» **Reading passage**
^^^^

Hi Folks,
I have a bizarre issue and can’t narrow down a problem.
Agent <— > Observer.
(Observer takes the tensors and sends via async RPC)
Observer:
# agent will issue this call, and foobar_rpc put tensor from Cuda to CPU and send.
foobar_rpc():
tensor.clone().cpu()
The agent takes the future and puts asyncio queue.
Now in asyncio dequeue, does
Agent
async def the_rpc_call()
fu = rpc_async().foobar() # args etc. removed to make it clear
await THE_QUEUE.put(the_fu)
async def foo()
# skip code for a loop
the_future = THE_QUEUE.get() <- asyncio queue
the_future.wait() # wait for torch future
Val = future.value() # read value
x, y = Val ( let assume and x and y two named tuple)
i.e.,
x.rewards <-- is tensor
x.observation. <-- is tensor
x.someint <-- native python type
# If I do all good
xsum=torch.sum(x.rewards, dim
print(xsum) <-- no issue
some_dict , list etc = xsum <--- error in RPC , or blocking>
left_hand = xsum.clone() <-- error
left_hand = copy_ same error etc.
# if I try to do anything else, it either
# block or crash, or I see an error in RPC
await some_foo(x, y)
no errors. at all
It looks like somewhere in downstream code, it either has a lock, but on read-only, it works; on left-hand assignment, it fails for tensors. But if that is the case, the last call some_foo (x, y) should produce the same behavior. i.e., if I pass x and y to downstream code, I have an issue now.
Does RPC logic do anything specific deep in a library with the tensors it receives?
Thank you,

^^^^

» **Data segment**

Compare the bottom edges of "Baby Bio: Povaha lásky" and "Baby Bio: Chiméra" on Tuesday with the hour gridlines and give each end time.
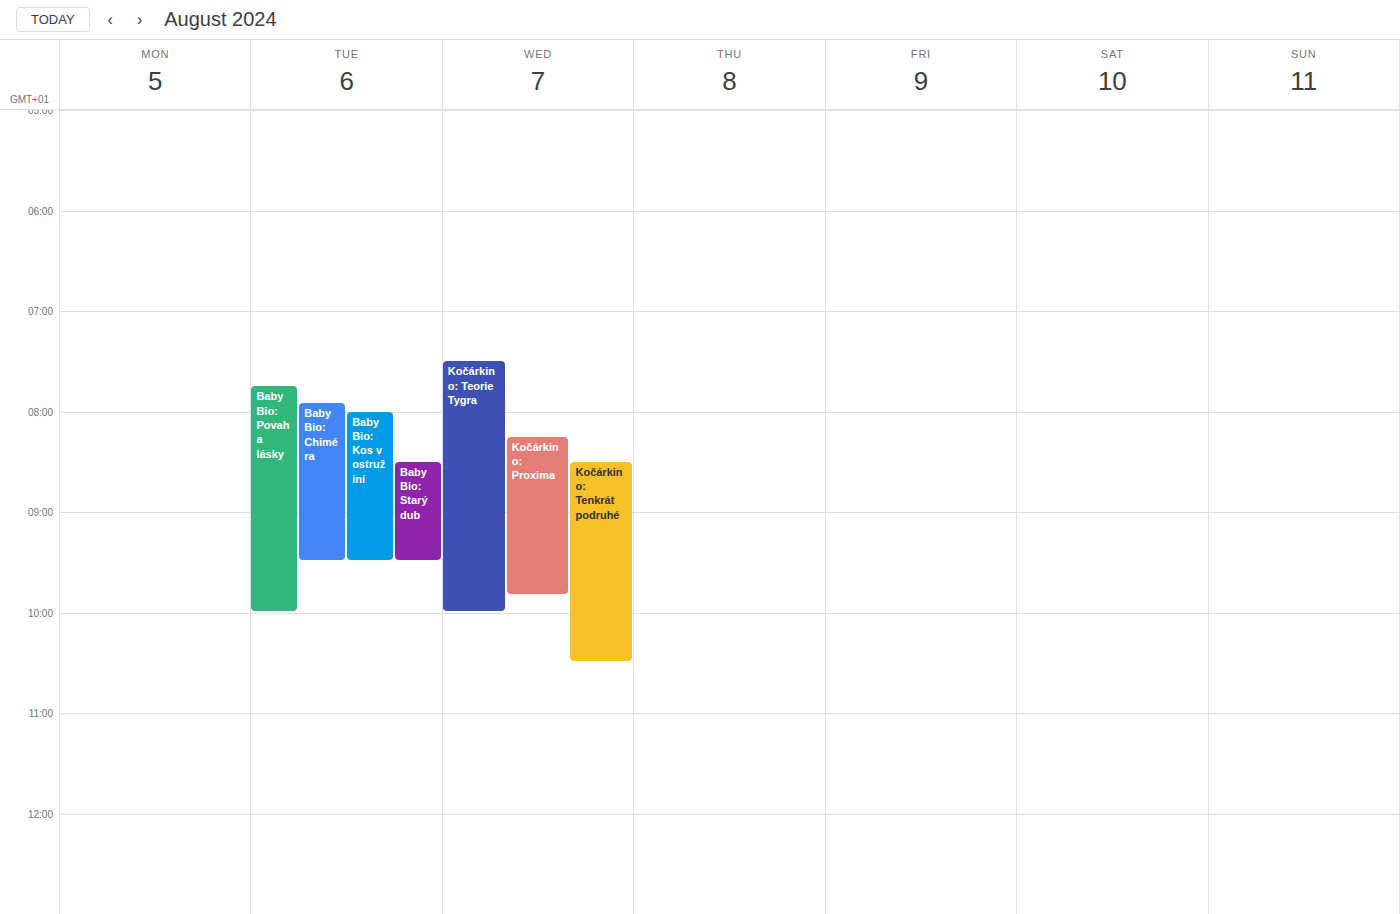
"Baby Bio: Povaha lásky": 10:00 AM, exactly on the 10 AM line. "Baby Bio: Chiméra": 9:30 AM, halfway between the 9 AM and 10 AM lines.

^^^^

» **Work to do**
How would you put this sentence from the RPC post into Spanish: "Does RPC logic do anything specific deep in a library with the tensors it receives?" The lines after the RPC post are separate material.

» **Completed task**
¿La lógica de RPC hace algo específico, en lo profundo de una biblioteca, con los tensores que recibe?